Problem statement:
Whenever a line in the following entries includes "right", tally it. Report nothing except the final count.

Material supplied:
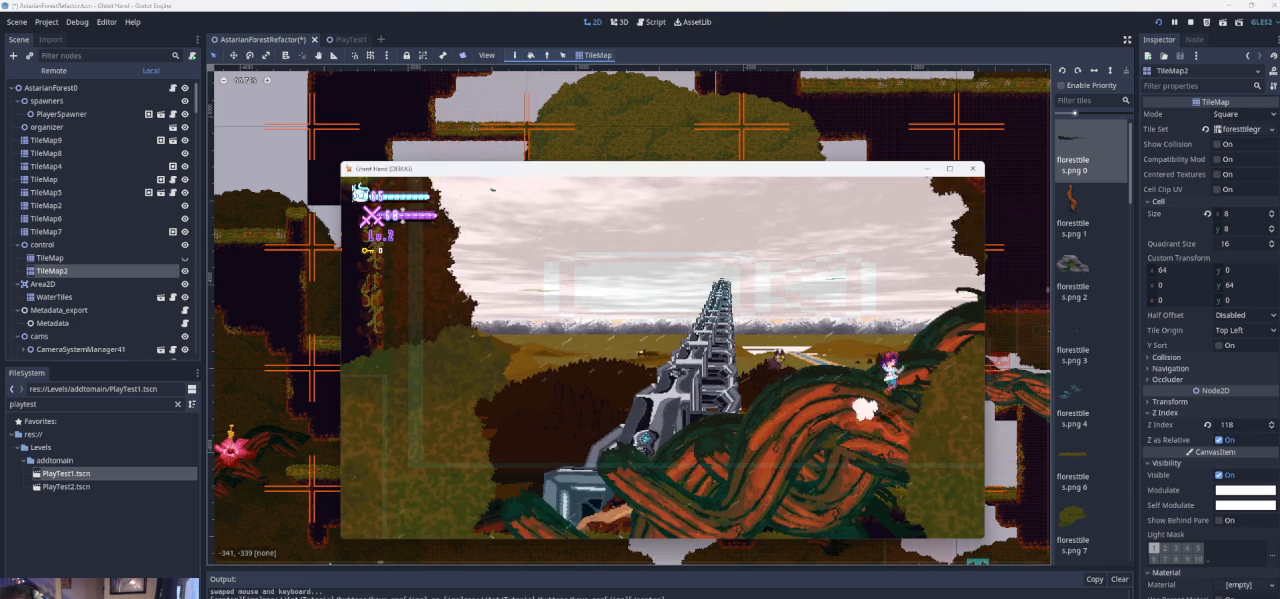
{"buttons": [], "left_stick": "right", "events": [[267, "CROSS", "up"]]}
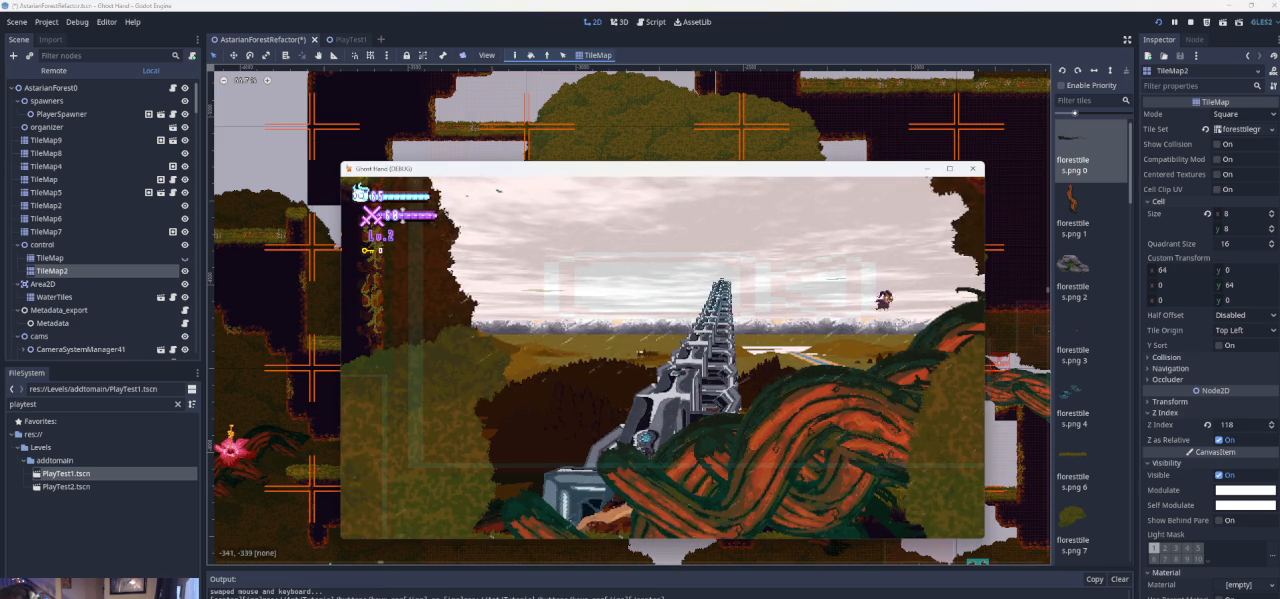
{"buttons": [], "left_stick": "center", "events": [[100, "left_stick", "center"], [200, "left_stick", "right"], [467, "left_stick", "center"]]}
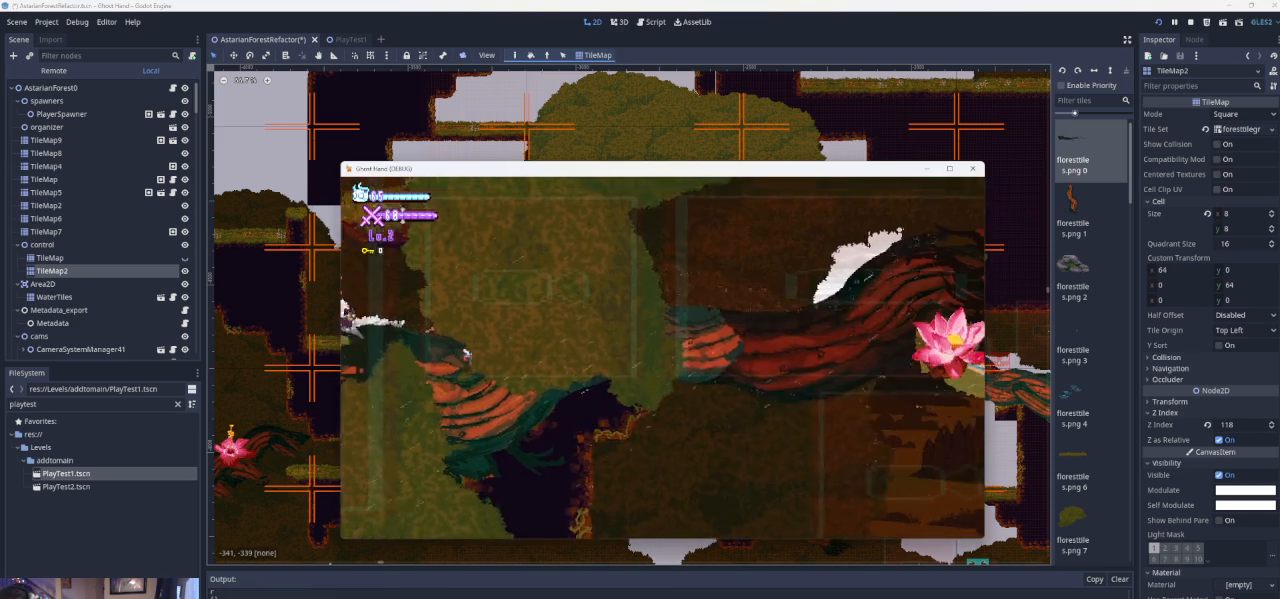
{"buttons": [], "left_stick": "center", "events": [[167, "left_stick", "left"], [467, "left_stick", "center"]]}
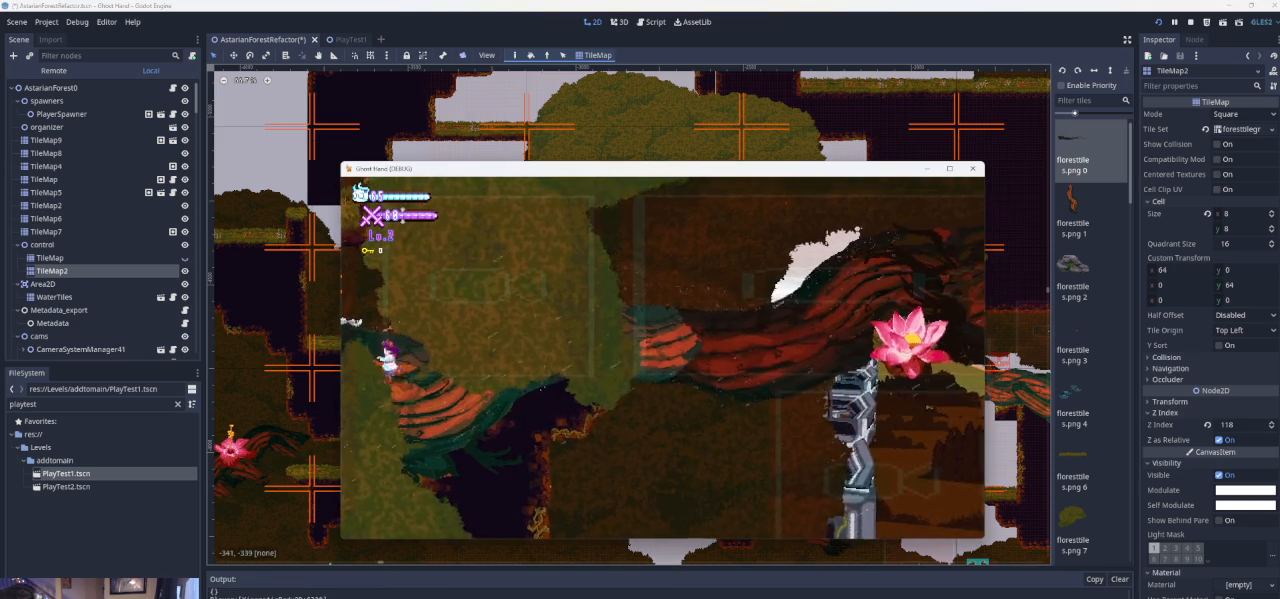
{"buttons": [], "left_stick": "center", "events": [[100, "left_stick", "left"], [267, "left_stick", "center"], [400, "left_stick", "left"], [500, "left_stick", "center"]]}
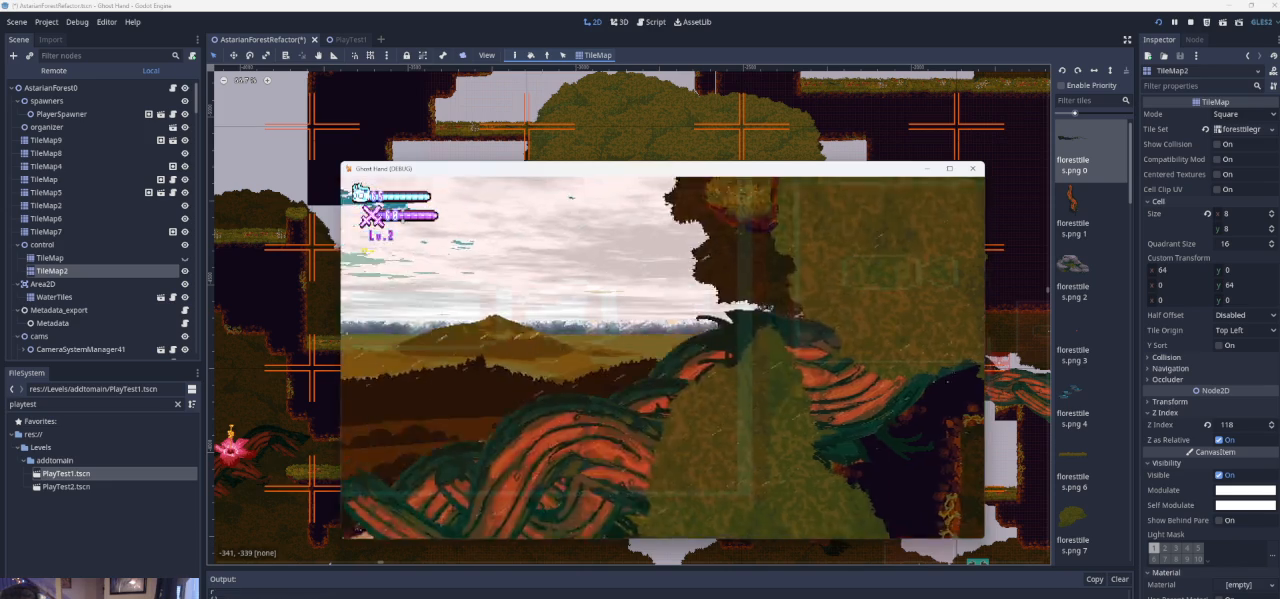
{"buttons": [], "left_stick": "right", "events": [[200, "left_stick", "left"], [367, "left_stick", "center"], [433, "left_stick", "right"]]}
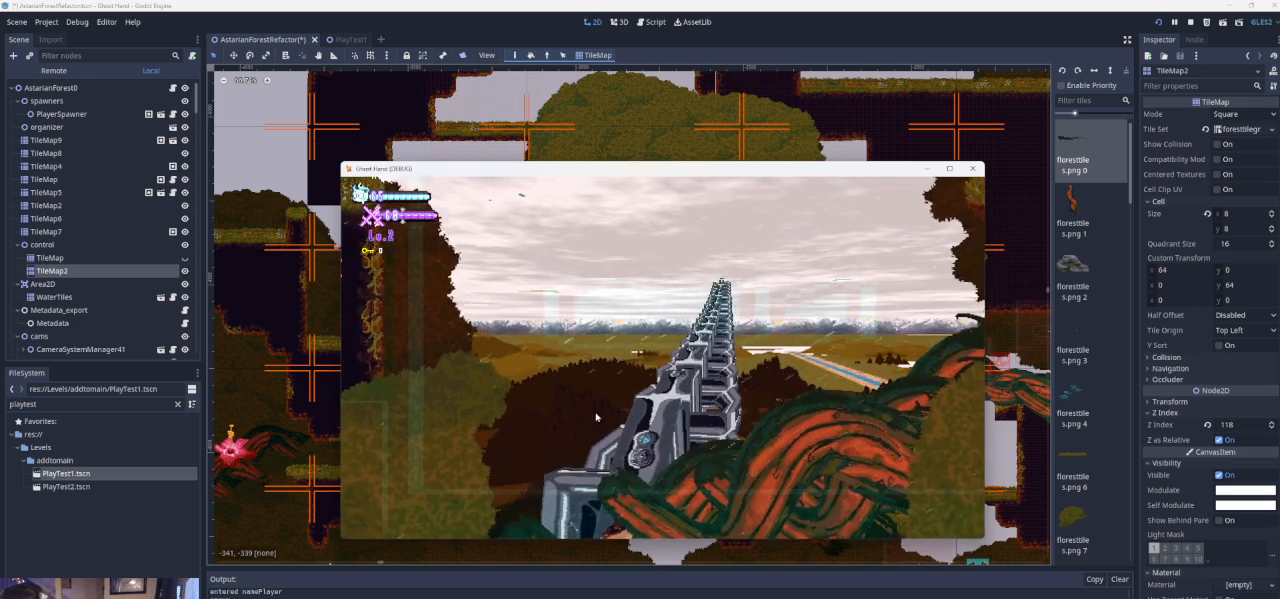
{"buttons": [], "left_stick": "right", "events": []}
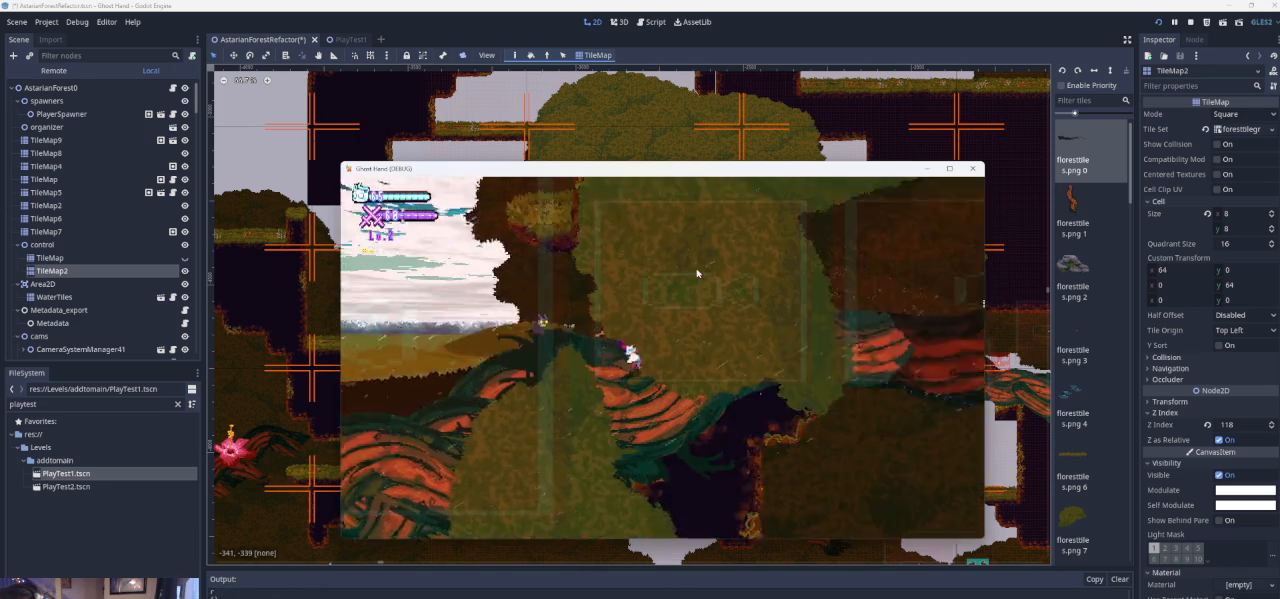
{"buttons": [], "left_stick": "center", "events": [[133, "left_stick", "center"]]}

Exercise result:
4